It is real, but it comes with a tremednous price.  An MT figthers career is very short and then thier legs are crippled.

The shin conditioning - that starts off with some lighter thumping and then builds up to kicking trees, etc., kills nerved, fractures the bone and all sorts of not good things.


----------



## tradrockrat (Jun 24, 2006)

there is absolutely no reason to condition your shins like a MT fighter unless you want to be a MT fighter - it is an intentional sacrifice of your health to achieve a greater chance of winning a sport.  It has nothing to do with a well rounded, long lasting benifit to a Martial Artist.  While I was kickboxing competitively, I never did any specific "shin conditioning" exercises.  Running and training kicks (thai kicking shields)were all I counted on to toughen my legs for compitition because I had no desire to be a professional or be hobbled for the rest of my life - a virtual guarantee if you go pro.


----------



## still learning (Jun 25, 2006)

Hello, There are a few guys in our home town...that learn to kick each other shins...today there shins are all black and blue from hitting the shins on a regular basis....they feel no pain if you hit it with a hammer....they are also in the twentys......

When they get alot older....they will pay for it..in pain and suffering, but that's the way their Dad taught them.

If make sense kicking bags to toughen the shins and proper diet and leg excerises.

If you are going into kicking boxing or thai boxing...and very young...you can risk it to toughen your shins.

We roll coke bottles on the shins, sometimes hitting the shins with bottle to toughen/facture the shins..let it heal..crack them more and let the bones rebuild..same theory when you brake bones..they become stronger/thicker...I think?   We do not do this anymore...it really hurts..
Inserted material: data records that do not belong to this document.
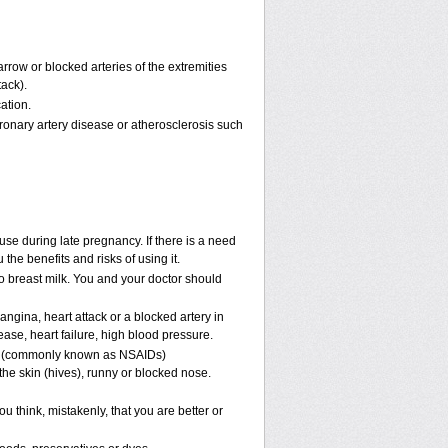
rrow or blocked arteries of the extremities
tack).
ation.
ronary artery disease or atherosclerosis such
se during late pregnancy. If there is a need
the benefits and risks of using it.
nto breast milk. You and your doctor should
angina, heart attack or a blocked artery in
ease, heart failure, high blood pressure.
nes (commonly known as NSAIDs)
he skin (hives), runny or blocked nose.
u think, mistakenly, that you are better or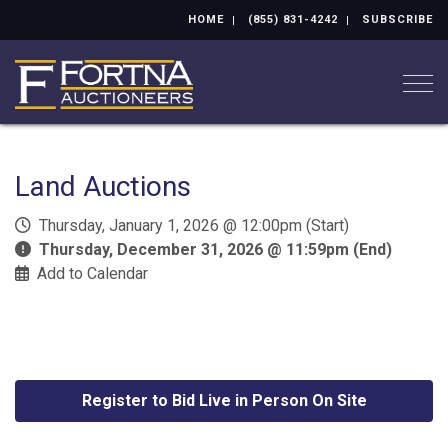
HOME
(855) 831-4242
SUBSCRIBE
Togg
Land Auctions
Thursday, January 1, 2026 @ 12:00pm (Start)
Thursday, December 31, 2026 @ 11:59pm (End)
Add to Calendar
Register to Bid Live in Person On Site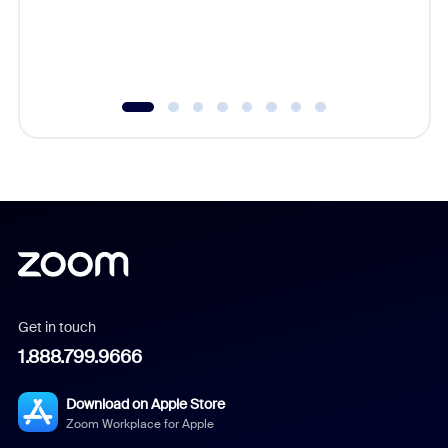
overlook
experien
underutil
Get in touch
1.888.799.9666
Download on Apple Store
Zoom Workplace for Apple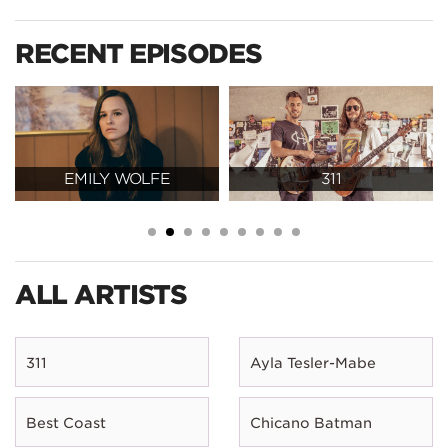
RECENT EPISODES
EMILY WOLFE
311
ALL ARTISTS
311
Ayla Tesler-Mabe
Best Coast
Chicano Batman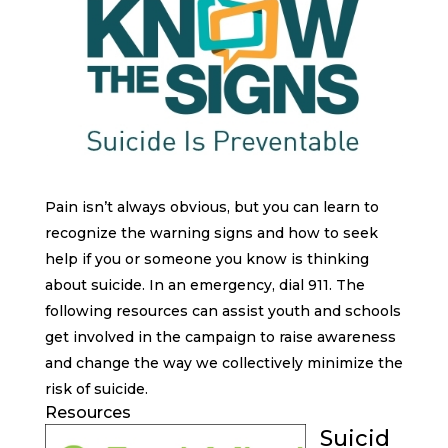
Pain isn’t always obvious, but you can learn to
recognize the warning signs and how to seek
help if you or someone you know is thinking
about suicide. In an emergency, dial 911. The
following resources can assist youth and schools
get involved in the campaign to raise awareness
and change the way we collectively minimize the
risk of suicide.
Resources
Suicid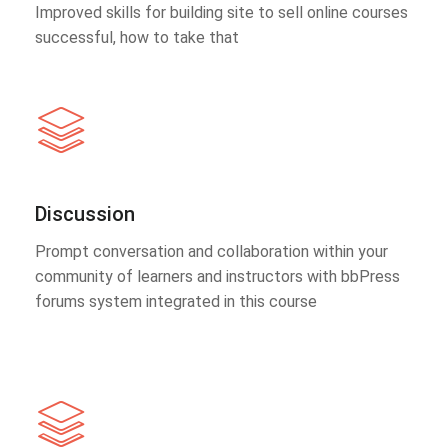
Improved skills for building site to sell online courses
successful, how to take that
Discussion
Prompt conversation and collaboration within your
community of learners and instructors with bbPress
forums system integrated in this course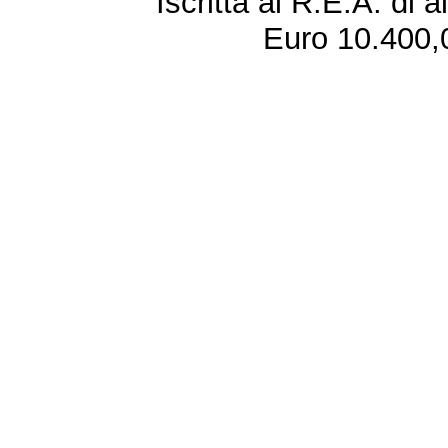
Iscritta al R.E.A. di 
Euro 10.400,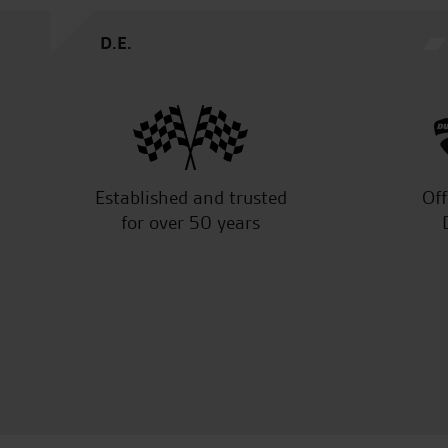
D.E.
Established and trusted
Off
for over 50 years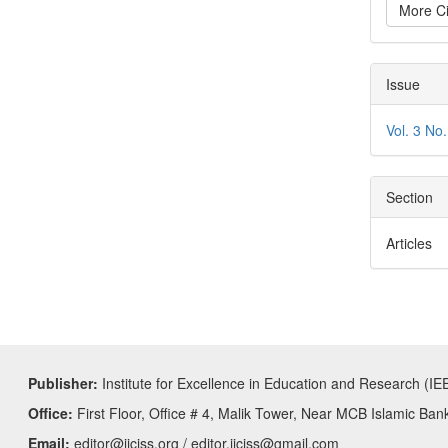
More Ci
Issue
Vol. 3 No.
Section
Articles
Publisher:
Institute for Excellence in Education and Research (IE
Office:
First Floor, Office # 4, Malik Tower, Near MCB Islamic Ban
Email:
editor@ijciss.org / editor.ijciss@gmail.com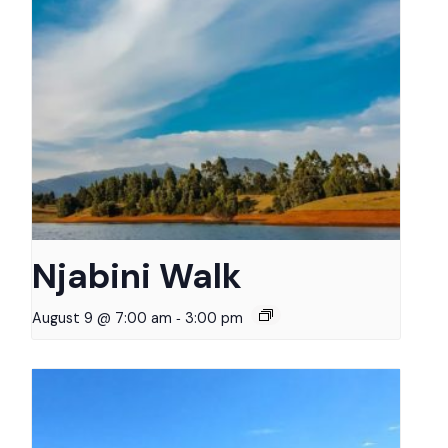
Njabini Walk
-
August 9 @ 7:00 am
3:00 pm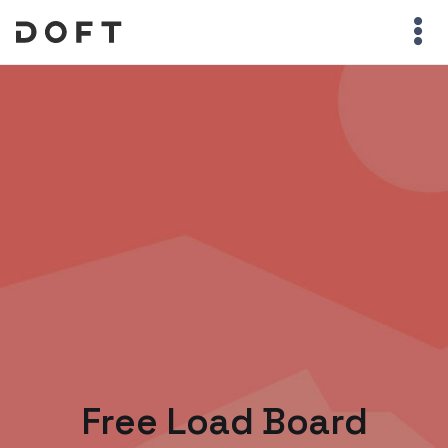
Free Load Board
When young..body is tough...heal faster....when you hit the 50's and up...you will pay for all the damages to have done to your body...toughen the hands,shins, and so on....Aloha

PS: Remember...the head needs the most protection....the body can take alot of punishment...you head cannot.......Aloha


----------



## DeLamar.J (Jun 26, 2006)

I condition my shins by doing drills. There are all types of good kicking drills you can do with a partner. The best way to condition your body is with another body. For your arms do 3 star drills, and for your shins you can do pendulum kicks. Or blocking drills. Have your friend kick at you and then go shin on shin.


----------



## Jimi (Jun 26, 2006)

Still Learning, Thanks for your input, I used to do the coke bottle thing years ago as well. As a side note, that is the old style coke bottle, tall glass bottle with the rounded divits, they simulate a light kank to the shin. If a bone is stressed enough it can rebuild so to speak and be more dense and hard. It is not an absolute and many women in MT nowa days do not want the bumpy shins. I am not concerned about how shapely my legs are , just that they are healthy enough to get me around. Going shin to shin is not something I personaly look to anymore. PEACE


----------



## BUAKAWFAN808 (May 27, 2007)

The Easiest Way to kill your nerves on your shin is to grab a dough roller and run it up and down your shin (the bone part) or the ram your shin to another persons shin, but i'd go with the dough roller.

its only a suggestion because it worked for me.
	

	
	
		
		

		
			





GOOD LUCK FRIEND!


----------



## Em MacIntosh (May 27, 2007)

I used to do "shin sets"sort of like forearm sets. (soto uke, gidan barai, uchi uke).  You and a training partner connect shins in a similar manner and you build up as you go.  High, low, high (or low, high, low) without dropping the leg, then switch sides.  I liked them because they were fun, and you could go harder or lighter as you wanted and that it simulated connecting shins when sparring.


----------